In a study the researchers pre-treated the hind leg of pigs with the agent that blocks the protein TSP1/CD47, which showed that there were very less hair loss, peeling and ulceration in compare to the hind legs of pigs that were not pretreated with the agent that blocks the protein TSP1/CD47. The researchers were surprised by the result they got from the study, which could pave a new way of treating cancer in the future. The study (by using protein TSP1/CD47) was conducted using normal healthy cells of mice, cows, pigs and rats and living animals like pigs, mice and rats. Doctors now (oncologists and radiotherapists) need not to worry much in applying very large doses of radiation for treatment of cancer.

How the agents acts by blocking the protein TSP1/CD47 is not yet clear to the researchers, but they are working on various options to prevent killing the normal healthy cells whiling destroying the cancer cells. Before the new treatment modality can become available more clinical trials and toxicological studies are required.

We are looking forward to new tests and treatment procedures for prostate cancer after the generic code variants have been discovered which triple the chances of the development of this disease. DNA of a huge number of men was screened by the scientists for identifying the nine risk areas that were known previously. It was found in the research that at least 2 genes can be targeted for new forms of treatment for the disease.

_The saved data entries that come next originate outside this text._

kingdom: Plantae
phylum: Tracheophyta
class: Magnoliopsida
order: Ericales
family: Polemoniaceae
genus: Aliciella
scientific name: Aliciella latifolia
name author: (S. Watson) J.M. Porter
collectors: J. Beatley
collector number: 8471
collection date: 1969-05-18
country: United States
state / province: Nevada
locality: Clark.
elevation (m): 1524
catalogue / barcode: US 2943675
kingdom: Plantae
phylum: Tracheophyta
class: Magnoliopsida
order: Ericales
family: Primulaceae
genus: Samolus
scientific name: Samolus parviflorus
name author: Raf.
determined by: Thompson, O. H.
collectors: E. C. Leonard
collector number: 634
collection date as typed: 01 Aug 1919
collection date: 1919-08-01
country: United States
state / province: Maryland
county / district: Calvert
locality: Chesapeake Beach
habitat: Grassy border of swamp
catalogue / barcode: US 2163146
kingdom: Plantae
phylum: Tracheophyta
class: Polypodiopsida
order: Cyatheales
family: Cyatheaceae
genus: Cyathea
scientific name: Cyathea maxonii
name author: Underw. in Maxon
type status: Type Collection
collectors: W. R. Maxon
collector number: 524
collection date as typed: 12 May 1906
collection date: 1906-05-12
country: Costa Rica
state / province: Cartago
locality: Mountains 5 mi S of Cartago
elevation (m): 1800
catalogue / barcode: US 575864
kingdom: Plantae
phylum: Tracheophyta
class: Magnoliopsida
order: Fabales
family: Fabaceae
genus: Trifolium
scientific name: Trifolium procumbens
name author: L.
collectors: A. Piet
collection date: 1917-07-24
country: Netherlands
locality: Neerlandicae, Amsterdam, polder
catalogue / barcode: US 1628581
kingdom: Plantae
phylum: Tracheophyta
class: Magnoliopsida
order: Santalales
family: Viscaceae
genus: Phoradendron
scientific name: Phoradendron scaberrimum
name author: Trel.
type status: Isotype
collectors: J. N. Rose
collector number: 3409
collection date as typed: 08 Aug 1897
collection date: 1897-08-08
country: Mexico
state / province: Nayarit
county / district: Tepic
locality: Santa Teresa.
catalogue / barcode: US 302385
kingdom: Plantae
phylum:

One is known as the NKX3.1 which helps in controlling how the cells die and may be a key contributor in the development of the cancer. Clinical trials are already going on the drugs that can be helpful for men who have defective NKX3.1 gene. Another gene is known as ITGA6 which is vital for the growth of the cells, their survival and movement. This gene can also be an important target for the drugs to treat prostate cancer. When it becomes over active, it can be related to some prostate cancers.

The most common type of cancer in men is prostate cancer that accounts for one quarter of all the new cases. Four scientific papers on the topic of genetic discoveries from various international teams got published in Nature Genetics, the journal.

Dr Ros Eeles led a group from Institute of Cancer Research, Sutton, Surrey, which examined DNA of 38,000 men and found 7 regions of the genetic code which increased the risks of developing prostate cancer.

The scientists observed the differences in over 43,000 single letter variations in the code known as SNPs or Single Nucleotide Polymorphisms. According to Dr Eeles, their study adds evidence to the notion that the genetic factors influence man’s risk to develop prostate cancer. The results will be helpful in calculating the risks of developing prostate cancer more accurately so that more targeted screening can be carried out. After understanding more about the genes, new treatment procedures can also be developed.

The research has taken the total number of areas of human genome, or genetic code blue print, related to higher risks of prostate cancer to over 20. Other findings of the research are focused upon an area on chromosome eight which is previously also linked with the prostate cancer. Chromosome eight is a package of DNA which houses the genes. Two new SNPs were found in these areas which independently raise the probability of development of the disease.
According to the estimates made by the scientists, 100 men who carry most genetic variants have 20% lifetime risks of developing prostate cancer. Compared to that, the average chances of a man to develop prostate cancer are on 10% in his life.

Professor Doug Easton from Cancer Research UK’s Generic Epidemiology Unit, Cambridge, says that there are greatest numbers of independent genes that affect risks of developing any cancer in prostate cancer but only a little is understood about how the disease is developed. New clue are provided in this study about the involved processes, which can be used to help in development of new treatment procedures in the near future.

Harpal Kumar, the chief of Cancer Research UK said that the research has increases our knowledge about how specific genes may affect a man’s risks to develop prostate cancer. More avenues are likely to be opened up because of the study so that the disease can be diagnosed, prevented and treated in a better way.